The bdr.crdt_raw_value configuration option determines whether queries return the current value or the full internal state of the CRDT type. By default, only the current numeric value is returned. When set to true, queries return representation of the full state. You can use the special hash operator (#) to request only the current numeric value without using the special operator (the default behavior). If the full state is dumped using bdr.crdt_raw_value = on, then the value can reload only with bdr.crdt_raw_value = on.

Note

The bdr.crdt_raw_value applies formatting only of data returned to clients, that is, simple column references in the select list. Any column references in other parts of the query (such as WHERE clause or even expressions in the select list) might still require use of the # operator.

Different types of CRDTs

The crdt_gcounter type is an example of state-based CRDT types that work only with reflexive UPDATE SQL, such as x = x + 1, as the example shows.

Another class of CRDTs are delta CRDT types. These are a special subclass of operation-based CRDT.
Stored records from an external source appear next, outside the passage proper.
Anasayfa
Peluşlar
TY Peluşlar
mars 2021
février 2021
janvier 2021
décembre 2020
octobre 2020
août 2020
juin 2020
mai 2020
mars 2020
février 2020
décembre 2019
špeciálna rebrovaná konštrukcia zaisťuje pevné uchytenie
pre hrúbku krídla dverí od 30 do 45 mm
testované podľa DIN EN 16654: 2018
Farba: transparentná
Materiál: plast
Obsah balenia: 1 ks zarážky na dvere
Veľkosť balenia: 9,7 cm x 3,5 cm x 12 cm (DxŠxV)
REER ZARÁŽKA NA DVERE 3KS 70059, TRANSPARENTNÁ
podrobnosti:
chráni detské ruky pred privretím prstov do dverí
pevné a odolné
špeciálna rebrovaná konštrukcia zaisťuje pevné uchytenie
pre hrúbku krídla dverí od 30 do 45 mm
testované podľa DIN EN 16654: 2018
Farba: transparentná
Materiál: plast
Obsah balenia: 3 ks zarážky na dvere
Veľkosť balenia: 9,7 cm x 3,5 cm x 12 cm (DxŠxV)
With delta CRDTs, any update to a value is compared to the previous value on the same node. Then a change is applied as a delta on all other nodes.
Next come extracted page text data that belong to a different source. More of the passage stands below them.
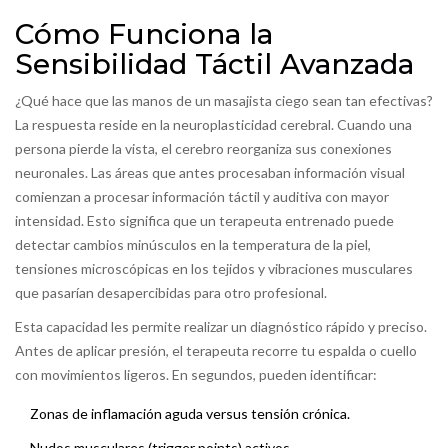
Cómo Funciona la
Sensibilidad Táctil Avanzada
¿Qué hace que las manos de un masajista ciego sean tan efectivas?
La respuesta reside en la neuroplasticidad cerebral. Cuando una
persona pierde la vista, el cerebro reorganiza sus conexiones
neuronales. Las áreas que antes procesaban información visual
comienzan a procesar información táctil y auditiva con mayor
intensidad. Esto significa que un terapeuta entrenado puede
detectar cambios minúsculos en la temperatura de la piel,
tensiones microscópicas en los tejidos y vibraciones musculares
que pasarían desapercibidas para otro profesional.
Esta capacidad les permite realizar un diagnóstico rápido y preciso.
Antes de aplicar presión, el terapeuta recorre tu espalda o cuello
con movimientos ligeros. En segundos, pueden identificar:
Zonas de inflamación aguda versus tensión crónica.
Nudos musculares (trigger points) activos.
CREATE TABLE crdt_delta_example (
    id       integer            PRIMARY KEY,
    counter  bdr.crdt_delta_counter NOT NULL DEFAULT 0
);

ALTER TABLE crdt_delta_example REPLICA IDENTITY FULL;

SELECT bdr.alter_table_conflict_detection('crdt_delta_example',
			'column_modify_timestamp', 'cts');

INSERT INTO crdt_delta_example (id) VALUES (1);

Suppose you issue the following SQL on two nodes at same time:

UPDATE crdt_delta_example
   SET counter = 2          -- notice NOT counter = counter + 2
 WHERE id = 1;

After both updates are applied, you can see the resulting values using this query:

SELECT id, counter FROM crdt_delta_example WHERE id = 1;
   id | counter
 -----+---------
    1 |       4
(1 row)

With a regular integer column, the result is 2. But when you update the row with a delta CRDT counter, you start with the OLD row version, make a NEW row version, and send both to the remote node. There, compare them with the version found there (e.g., the LOCAL version). Standard CRDTs merge the NEW and the LOCAL version, while delta CRDTs compare the OLD and NEW versions and apply the delta to the LOCAL version.

Query planning and optimization

An important question is how query planning and optimization works with these new data types. CRDT types are handled transparently. Both ANALYZE and the optimizer work, so estimation and query planning works fine without having to do anything else.